• [EXERCISE] Turn every line of text in the material below into a Markdown table with the columns "Row" and "Line," numbering the rows in order and skipping any blank lines. Leave the pictures out of the table.

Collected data

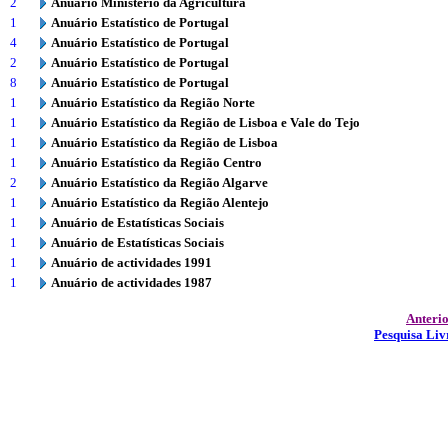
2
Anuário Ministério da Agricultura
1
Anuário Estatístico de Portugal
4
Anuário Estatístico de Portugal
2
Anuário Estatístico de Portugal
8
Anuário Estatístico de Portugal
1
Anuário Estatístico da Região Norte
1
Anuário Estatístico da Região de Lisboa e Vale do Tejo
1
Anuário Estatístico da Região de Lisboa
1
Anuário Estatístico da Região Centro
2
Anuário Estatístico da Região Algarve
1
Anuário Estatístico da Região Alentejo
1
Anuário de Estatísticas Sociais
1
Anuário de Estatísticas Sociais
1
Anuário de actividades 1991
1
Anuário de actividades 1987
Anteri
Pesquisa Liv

• [SOLUTION TO THIS EXERCISE]
| Row | Line |
|---|---|
| 1 | 2 |
| 2 | Anuário Ministério da Agricultura |
| 3 | 1 |
| 4 | Anuário Estatístico de Portugal |
| 5 | 4 |
| 6 | Anuário Estatístico de Portugal |
| 7 | 2 |
| 8 | Anuário Estatístico de Portugal |
| 9 | 8 |
| 10 | Anuário Estatístico de Portugal |
| 11 | 1 |
| 12 | Anuário Estatístico da Região Norte |
| 13 | 1 |
| 14 | Anuário Estatístico da Região de Lisboa e Vale do Tejo |
| 15 | 1 |
| 16 | Anuário Estatístico da Região de Lisboa |
| 17 | 1 |
| 18 | Anuário Estatístico da Região Centro |
| 19 | 2 |
| 20 | Anuário Estatístico da Região Algarve |
| 21 | 1 |
| 22 | Anuário Estatístico da Região Alentejo |
| 23 | 1 |
| 24 | Anuário de Estatísticas Sociais |
| 25 | 1 |
| 26 | Anuário de Estatísticas Sociais |
| 27 | 1 |
| 28 | Anuário de actividades 1991 |
| 29 | 1 |
| 30 | Anuário de actividades 1987 |
| 31 | Anteri |
| 32 | Pesquisa Liv |